Tanzu GemFire Sizing: Disk, CPU, and Network Considerations

Welcome to the last blog in our series about VMware Tanzu GemFire sizing. In our previous two blogs we covered how to get started with GemFire sizing, and redundancy strategies, and the importance of maintaining free capacity.

Today, we’ll explore disk sizing, CPU provisioning, and network performance—three critical aspects of determining if your deployment can handle real-world workloads.

Disk Sizing

Persistence Storage Requirements
If you’ve enabled persistent stores, plan for about 3x your in-memory data – or more. GemFire’s append-only disk strategy for performance creates a scenario where compaction might briefly need nearly double the disk space. Given that “disk is cheap” err on the side of caution. Don’t forget there are logs and OS patches that might chew up that persistence.
Overflow and Queues
- Overflow: When in-memory data exceeds your configured threshold, GemFire can overflow to disk. This saves heap space but consumes disk.
- Durable Queues: WAN replication or asynchronous event queues can rapidly fill up if you’re storing large amounts of data during downtime on the receiving side. In high-throughput environments, queue storage might grow to terabytes if you need to retain hours or days of transactions in the queue.

Rule of Thumb: For a safe starting point, 4–5 times more disk than your total in-memory size is not unusual when persistence and overflow are both in play.

Another critical factor to consider is the performance of your storage layer.
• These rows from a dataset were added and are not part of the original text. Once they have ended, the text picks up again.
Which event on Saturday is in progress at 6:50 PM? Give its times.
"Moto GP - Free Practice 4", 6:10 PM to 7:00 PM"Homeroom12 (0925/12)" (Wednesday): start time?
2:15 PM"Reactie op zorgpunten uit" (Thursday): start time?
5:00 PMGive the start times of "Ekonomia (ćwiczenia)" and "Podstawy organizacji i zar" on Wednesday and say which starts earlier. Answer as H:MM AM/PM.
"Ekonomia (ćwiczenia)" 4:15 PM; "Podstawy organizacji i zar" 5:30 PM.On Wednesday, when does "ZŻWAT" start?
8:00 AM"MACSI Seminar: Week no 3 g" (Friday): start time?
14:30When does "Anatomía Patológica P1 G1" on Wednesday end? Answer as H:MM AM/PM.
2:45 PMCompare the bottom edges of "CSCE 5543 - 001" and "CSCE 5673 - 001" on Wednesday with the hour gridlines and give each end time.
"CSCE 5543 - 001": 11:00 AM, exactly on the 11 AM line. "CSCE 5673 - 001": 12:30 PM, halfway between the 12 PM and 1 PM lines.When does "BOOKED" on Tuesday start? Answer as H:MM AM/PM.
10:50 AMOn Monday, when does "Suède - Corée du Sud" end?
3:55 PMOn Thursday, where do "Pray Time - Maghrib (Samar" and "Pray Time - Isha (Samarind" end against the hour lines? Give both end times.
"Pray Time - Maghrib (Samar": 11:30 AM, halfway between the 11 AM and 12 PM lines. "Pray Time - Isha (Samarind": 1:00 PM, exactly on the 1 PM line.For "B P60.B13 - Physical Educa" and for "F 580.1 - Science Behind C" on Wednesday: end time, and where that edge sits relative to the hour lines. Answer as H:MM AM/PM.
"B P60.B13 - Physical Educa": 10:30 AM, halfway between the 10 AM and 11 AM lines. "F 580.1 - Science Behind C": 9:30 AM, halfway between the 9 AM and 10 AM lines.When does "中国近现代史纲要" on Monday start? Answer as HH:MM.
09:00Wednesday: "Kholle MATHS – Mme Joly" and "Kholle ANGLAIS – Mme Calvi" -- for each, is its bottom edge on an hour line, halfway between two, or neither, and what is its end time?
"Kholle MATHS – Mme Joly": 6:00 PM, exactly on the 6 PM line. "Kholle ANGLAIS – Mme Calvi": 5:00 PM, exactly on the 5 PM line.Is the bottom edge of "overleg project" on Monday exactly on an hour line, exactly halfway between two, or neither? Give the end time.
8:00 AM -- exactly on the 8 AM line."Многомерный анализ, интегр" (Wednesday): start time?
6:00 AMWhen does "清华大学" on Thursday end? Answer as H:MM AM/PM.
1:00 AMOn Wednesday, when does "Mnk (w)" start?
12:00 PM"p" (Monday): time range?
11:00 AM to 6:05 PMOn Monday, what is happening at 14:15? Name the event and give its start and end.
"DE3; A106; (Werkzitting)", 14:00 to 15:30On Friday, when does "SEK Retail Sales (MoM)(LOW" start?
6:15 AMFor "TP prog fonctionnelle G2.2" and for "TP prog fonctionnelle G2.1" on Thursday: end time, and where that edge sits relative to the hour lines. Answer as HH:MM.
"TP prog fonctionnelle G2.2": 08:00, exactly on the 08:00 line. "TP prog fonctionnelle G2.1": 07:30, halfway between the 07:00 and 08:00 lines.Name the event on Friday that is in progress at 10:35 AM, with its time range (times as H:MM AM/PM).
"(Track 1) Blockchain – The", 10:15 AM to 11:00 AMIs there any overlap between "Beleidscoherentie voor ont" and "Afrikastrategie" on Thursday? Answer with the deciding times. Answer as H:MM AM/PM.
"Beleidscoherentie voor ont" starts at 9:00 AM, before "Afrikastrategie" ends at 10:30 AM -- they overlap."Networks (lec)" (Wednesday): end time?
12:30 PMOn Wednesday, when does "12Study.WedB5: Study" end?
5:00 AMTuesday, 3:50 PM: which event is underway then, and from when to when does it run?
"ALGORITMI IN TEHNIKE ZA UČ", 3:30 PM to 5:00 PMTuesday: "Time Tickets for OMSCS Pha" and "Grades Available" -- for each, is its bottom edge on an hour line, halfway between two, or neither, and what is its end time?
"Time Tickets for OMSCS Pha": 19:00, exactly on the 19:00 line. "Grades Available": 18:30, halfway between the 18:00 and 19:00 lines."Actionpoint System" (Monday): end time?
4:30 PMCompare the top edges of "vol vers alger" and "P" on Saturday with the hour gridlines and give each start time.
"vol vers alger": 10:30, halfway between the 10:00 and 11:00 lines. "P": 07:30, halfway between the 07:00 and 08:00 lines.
Since GemFire functions as a database, meeting tight system-level agreements (SLAs) and ensuring high performance requires careful attention to your disk architecture. It’s essential to design your storage solution to align with your specific SLA requirements, whether that means utilizing dedicated direct-attached storage or opting for shared network storage. Properly architecting your storage ensures that GemFire can deliver the performance your applications demand.

CPU Provisioning

CPU provisioning is often challenging to estimate accurately. Often, system engineers aim to minimize costs by limiting CPU resources, which can lead to under-provisioning. However, it’s essential to closely monitor your application’s requirements and allocate at least 50% more CPU capacity than estimated. Reserving this extra capacity ensures that your applications remain responsive during peak times to mitigate slowdowns and avoid critical issues when additional processing power is needed.

Basic Rules of Thumb:
2–4 cores for development and small heaps.
6–8 cores (or more) for production, especially if you have larger heaps or performance testing in mind.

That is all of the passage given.